__TASK REQUIREMENTS__
Answer these questions from the text on clustering:
(a) What are the groups that cluster analysis algorithms form called?
(b) In image processing, what does cluster analysis group together?
(c) Into how many clusters does k-means partition observations?

READING PASSAGE below:

Clustering, on the other hand, is an unsupervised learning technique used for discovering natural groupings in data, requiring no labeled data and focusing on exploratory data analysis and pattern discovery. Understanding the strengths and limitations of each method is crucial for applying them effectively to solve real-world problems.
Clustering
Cluster analysis refers to algorithms that group similar objects into groups called clusters. The endpoint of cluster analysis is a set of clusters, where each cluster is distinct from each other cluster, and the objects within each cluster are broadly similar to each other.
The purpose of cluster analysis is to help reveal patterns and structures within a dataset that may provide insights into underlying relationships and associations.
Clustering Applications
Market Segmentation: Cluster analysis is often used in marketing to segment customers into groups based on their buying behavior, demographics, or other characteristics.
Image Processing: In image processing, cluster analysis is used to group pixels with similar properties together, allowing for the identification of objects and patterns in images.
Biology and Medicine: Cluster analysis is used in biology and medicine to identify genes associated with specific diseases or to group patients with similar clinical characteristics together.
Social Network Analysis: In social network analysis, cluster analysis is used to group individuals with similar social connections and characteristics together, allowing for the identification of subgroups within a larger network.
Anomaly Detection: Cluster analysis can be used to detect anomalies in data, such as fraudulent financial transactions, unusual patterns in network traffic, or outliers in medical data.
K-means Clustering
k-means is a method of unsupervised learning that produces a partitioning of observations into k unique clusters.

End of READING PASSAGE.
INFORMATION SUPPLIED below:

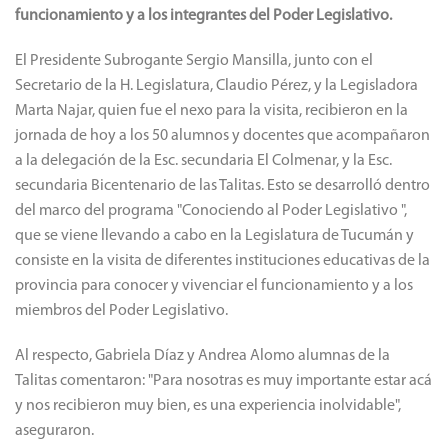
funcionamiento y a los integrantes del Poder Legislativo.
El Presidente Subrogante Sergio Mansilla, junto con el
Secretario de la H. Legislatura, Claudio Pérez, y la Legisladora
Marta Najar, quien fue el nexo para la visita, recibieron en la
jornada de hoy a los 50 alumnos y docentes que acompañaron
a la delegación de la Esc. secundaria El Colmenar, y la Esc.
secundaria Bicentenario de las Talitas. Esto se desarrolló dentro
del marco del programa "Conociendo al Poder Legislativo ",
que se viene llevando a cabo en la Legislatura de Tucumán y
consiste en la visita de diferentes instituciones educativas de la
provincia para conocer y vivenciar el funcionamiento y a los
miembros del Poder Legislativo.
Al respecto, Gabriela Díaz y Andrea Alomo alumnas de la
Talitas comentaron: "Para nosotras es muy importante estar acá
y nos recibieron muy bien, es una experiencia inolvidable",
aseguraron.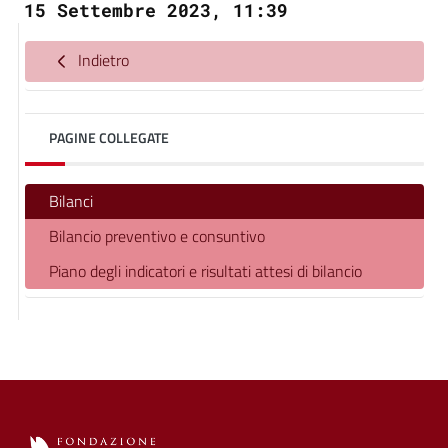
15 Settembre 2023, 11:39
Indietro
PAGINE COLLEGATE
Bilanci
Bilancio preventivo e consuntivo
Piano degli indicatori e risultati attesi di bilancio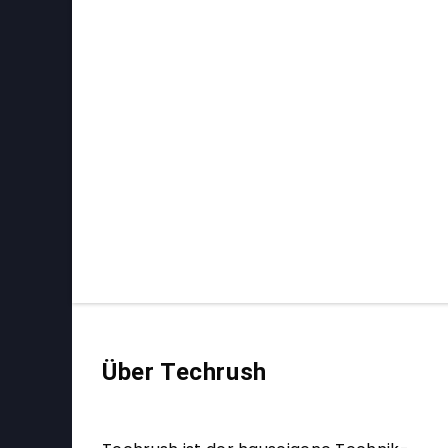
Über Techrush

End of INFORMATION SUPPLIED.

__COMPLETED TASK__
(a) Clusters.
(b) Pixels with similar properties.
(c) k unique clusters.